== 課題 A ==
側部車体構造の説明文では、上側部材7の長さを下側部材8より長く設定すると、側突時にピラー部材3が車室内側へ侵入する最大量を小さくできるとしている。その理由を1〜3文で説明せよ。
== 課題 B ==
側部車体構造の説明文で、インパクトバー15の前端部分15aが車両側面視で有するとされている領域を、すべて挙げよ。
== 課題 C ==
側部車体構造の説明文の最後の文に続けて、その先を書け。

== 演習文 ==
インパクトバー15からの側突荷重を上側部材7と下側部材8に確実に伝達可能にする為に、インパクトバー15の前端部分15aは、上側部材7と下側部材8の車体後方側の縦壁部7c,8cに車両側面視で重複している。
【0028】
図5に示すように、インパクトバー15からピラー部材3に作用する側突荷重を上側部材7と下側部材8とで分担するように、インパクトバー15の前端部分15aは車両側面視で上側部材7における補強部材10のある領域16aと補強部材10のない領域16bと下側部材8を覆う領域16cとを有する。
【0029】
図3、
図5に示すように、ピラー部材3にはパワーウインドやスピーカーのハーネス類を貫通させるハーネス貫通用の開口部17が形成されており、上記のハーネス類を保護するためインパクトバー15の前端部分15aは、車両側面視でハーネス貫通用開口部17の少なくとも一部を覆っている。上記の開口部17は、上側部材7の下端近傍部、つまり接合線9の近傍部に形成され、この開口部17を介して上側部材7の曲げ剛性を適度に低下させてある。
【0030】
次に、以上説明した側部車体構造1の作用、効果について説明する。
上側部材7の剛性は下側部材8の剛性よりも高く設定され、この上側部材7に高張力鋼製の補強部材10を設けるため、上側部材7と補強部材10は下側部材8よりも高剛性のものとなっている。補強部材10の下半部は下端に向って車幅方向内側への曲げに抗する曲げ剛性が小さくなる形状に構成されたため、上側部材7の全長に亙る曲げ剛性の連続性を確保しながら下側部材8の曲げ剛性が上側部材7及び補強部材10よりも小さく設定される。補強部材10を介して上側部材7の曲げ剛性を調整できるため、ピラー部材3の軽量化を図ることができる。
【0031】
そのため、側突荷重が作用したとき、上側部材7が曲げ変形する一方、下側部材8が主に圧潰するため、下側部材8の車室内側への曲げ変形角度は上側部材7の曲げ変形角度よりも大きくなって、上側部材7と下側部材8の境界付近の部位が車室内側へ最大限侵入する状態になる。
上側部材7の長さを下側部材8の長さよりも長く設定したことで、上側部材7と下側部材8の境界部が下方へ片寄るため、側突時のピラー部材3の車室内側への最大侵入量を小さくすることができる。このように、側突時の上側部材7と下側部材8の機能分担がなされ、強度差が過大にならず、側突時のピラー部材3の挙動が安定する。
【0032】
具体的には、
図12に示すように、センターピラー3Pに車幅方向外側から側突荷重が矢印Pのように作用したとき、ルーフサイドレール5とサイドシル6が車幅方向内側へ移動すると共に、ピラー部材3が点線の状態を経て1点鎖線の状態へ変形する。

保存データ項目:
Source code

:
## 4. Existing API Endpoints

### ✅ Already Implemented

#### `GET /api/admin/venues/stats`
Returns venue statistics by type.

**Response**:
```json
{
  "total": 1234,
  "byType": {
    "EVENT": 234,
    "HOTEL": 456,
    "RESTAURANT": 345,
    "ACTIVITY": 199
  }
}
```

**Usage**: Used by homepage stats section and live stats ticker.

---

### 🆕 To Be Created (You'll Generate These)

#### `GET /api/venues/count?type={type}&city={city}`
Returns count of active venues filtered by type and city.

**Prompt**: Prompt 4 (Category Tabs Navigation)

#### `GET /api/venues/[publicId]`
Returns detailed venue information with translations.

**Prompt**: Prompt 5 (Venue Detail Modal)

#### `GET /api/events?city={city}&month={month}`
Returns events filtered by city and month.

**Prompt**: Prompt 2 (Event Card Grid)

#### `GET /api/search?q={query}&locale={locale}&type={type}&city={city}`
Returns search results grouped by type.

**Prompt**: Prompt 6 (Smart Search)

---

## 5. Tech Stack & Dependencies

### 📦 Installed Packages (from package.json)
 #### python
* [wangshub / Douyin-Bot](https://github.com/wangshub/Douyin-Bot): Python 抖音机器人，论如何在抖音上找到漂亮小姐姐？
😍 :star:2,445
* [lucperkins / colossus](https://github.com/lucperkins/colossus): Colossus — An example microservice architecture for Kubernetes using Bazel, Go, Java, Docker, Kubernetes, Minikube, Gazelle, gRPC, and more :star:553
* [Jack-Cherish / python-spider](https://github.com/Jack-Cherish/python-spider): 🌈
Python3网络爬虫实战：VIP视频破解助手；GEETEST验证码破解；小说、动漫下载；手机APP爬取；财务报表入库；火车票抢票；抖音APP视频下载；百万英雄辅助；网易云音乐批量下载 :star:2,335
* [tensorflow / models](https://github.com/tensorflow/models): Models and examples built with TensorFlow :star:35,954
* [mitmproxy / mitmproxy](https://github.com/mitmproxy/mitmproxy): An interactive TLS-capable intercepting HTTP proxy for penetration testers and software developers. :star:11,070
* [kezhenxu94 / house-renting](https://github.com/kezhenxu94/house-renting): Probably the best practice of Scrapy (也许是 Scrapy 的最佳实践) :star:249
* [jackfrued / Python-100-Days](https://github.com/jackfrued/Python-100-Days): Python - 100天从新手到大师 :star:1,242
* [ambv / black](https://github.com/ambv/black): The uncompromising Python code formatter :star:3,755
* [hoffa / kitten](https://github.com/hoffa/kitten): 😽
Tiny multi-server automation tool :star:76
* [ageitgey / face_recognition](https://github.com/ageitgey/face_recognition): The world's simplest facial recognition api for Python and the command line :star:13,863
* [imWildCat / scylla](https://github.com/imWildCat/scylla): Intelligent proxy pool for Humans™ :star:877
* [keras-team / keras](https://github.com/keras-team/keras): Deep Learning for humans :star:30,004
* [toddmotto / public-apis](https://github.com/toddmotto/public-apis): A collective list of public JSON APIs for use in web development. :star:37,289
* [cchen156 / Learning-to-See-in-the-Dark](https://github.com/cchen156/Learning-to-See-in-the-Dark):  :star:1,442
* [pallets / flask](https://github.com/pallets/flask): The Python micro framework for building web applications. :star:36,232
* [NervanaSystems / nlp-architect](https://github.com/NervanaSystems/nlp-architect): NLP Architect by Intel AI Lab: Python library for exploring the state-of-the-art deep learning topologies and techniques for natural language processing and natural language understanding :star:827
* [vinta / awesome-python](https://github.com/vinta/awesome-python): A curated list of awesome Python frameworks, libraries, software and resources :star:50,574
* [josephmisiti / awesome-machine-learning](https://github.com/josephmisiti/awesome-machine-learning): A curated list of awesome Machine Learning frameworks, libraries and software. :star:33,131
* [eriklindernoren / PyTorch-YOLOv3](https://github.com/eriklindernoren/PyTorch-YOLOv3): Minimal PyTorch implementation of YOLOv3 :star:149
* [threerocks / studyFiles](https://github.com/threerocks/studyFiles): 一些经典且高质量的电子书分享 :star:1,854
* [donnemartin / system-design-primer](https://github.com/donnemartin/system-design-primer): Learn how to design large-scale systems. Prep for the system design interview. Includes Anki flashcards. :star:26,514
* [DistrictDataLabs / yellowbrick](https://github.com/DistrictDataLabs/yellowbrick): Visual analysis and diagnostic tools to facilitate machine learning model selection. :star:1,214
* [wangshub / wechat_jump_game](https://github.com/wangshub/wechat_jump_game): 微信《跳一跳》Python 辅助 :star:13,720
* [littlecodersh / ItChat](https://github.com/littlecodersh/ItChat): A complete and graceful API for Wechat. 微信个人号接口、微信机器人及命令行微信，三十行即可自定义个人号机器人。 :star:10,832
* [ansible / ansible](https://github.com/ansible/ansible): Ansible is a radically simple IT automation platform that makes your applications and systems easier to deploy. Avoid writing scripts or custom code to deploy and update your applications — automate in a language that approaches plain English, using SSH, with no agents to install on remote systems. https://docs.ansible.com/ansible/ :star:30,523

== 解答 A ==
上側部材7を下側部材8より長くすると、上側部材7と下側部材8の境界部が下方へ片寄るからである。側突時には下側部材8が主に圧潰して大きく曲がる。そのため、この境界付近の部位が車室内側へ最大限侵入するが、境界部が下方へ片寄ることでその最大侵入量が小さくなる。

== 解答 B ==
上側部材7における補強部材10のある領域16a、上側部材7における補強部材10のない領域16b、下側部材8を覆う領域16c

== 解答 C ==
【0033】
このときのピラー部材3の変形モードは、上側部材7と下側部材8の境界部Aにおいて緩屈曲する状態となり、上側部材7は車室内側の方へ曲げ変形すると共に下側部材8は車室内側の方へ主に圧潰的に変形し、下側部材8の曲げ変形角度は上側部材7の曲げ変形角度より大きくなる。そのため、境界部Aにおけるピラー部材3の車室内側への侵入量Dが最大となる。
図13はセンターピラー3P'のピラー部材3’の中段部が屈曲する状態の比較例に係る変形モードを示すものである。この場合のピラー部材3'の車室内側への侵入量D'は、
図12の侵入量Dよりも格段に大きくなる。
【0034】
補強部材10は、車体前後方向向きの前後幅を介して車幅方向内側への曲げに抗する曲げ剛性が設定されるため、補強部材10の前後幅を調整することで曲げ剛性を自由に設定することができる。
補強部材10は、前後1対の稜線部7d,7eに跨がる広幅部11と、この広幅部11から下方へ連なり且つ前後何れか一方の稜線部7e(本実施形態では後側の稜線部7e)のみを覆う狭幅部12とを有するため、補強部材10の一体性を確保しながら、最小限の補強部材10により上側部材7を補強することができる。
【0035】
最上部のヒンジ連結部13に対応する部位の補強部材10は広幅部11の下端部分からなり、この広幅部11の下端部分から狭幅部12が下方へ延びているため、側突時における最上部のヒンジ連結部13に対応するベルトラインの付近のピラー部材3の車室内側への侵入を抑制しながら、前記の効果が得られる。
【0036】
サイドドア4が閉じた状態ではドア内部に設けられたインパクトバー15の前端部分15aは上側部材7と下側部材8の両方と車両側面視で重複しているため、側突時にインパクトバー15に作用する衝突荷重が上側部材7と下側部材8の片方に集中的に作用することはなく、上側部材7と下側部材8の両方に作用するため、側突時のピラー部材3の挙動が安定し、所期の変形モードで変形することになる。
【0037】
インパクトバー15の前端部分15aは車両側面視で上側部材7における補強部材10のある領域16aと補強部材10のない領域16bと下側部材8aとを覆っているため、インパクトバー15の前端部分15aを、補強部材10のある領域16aから補強部材10のない領域16bに移行する境界部と、上側部材7と下側部材8を接合した境界部とを含む構造的不連続部に重複させているため、側突時にインパクトバー15からの荷重を上側部材7と下側部材8とに分散して、ピラー部材3を所期の変形モードで変形させることができる。
【0038】
ピラー部材3にはハーネス貫通用の開口部17が形成されており、インパクトバー15の前端部分15aは、車両側面視で前記開口部17の少なくとも一部を覆っているため、インパクトバー15の前端部分15aで開口部17を貫通するハーネスの保護を図ることができる。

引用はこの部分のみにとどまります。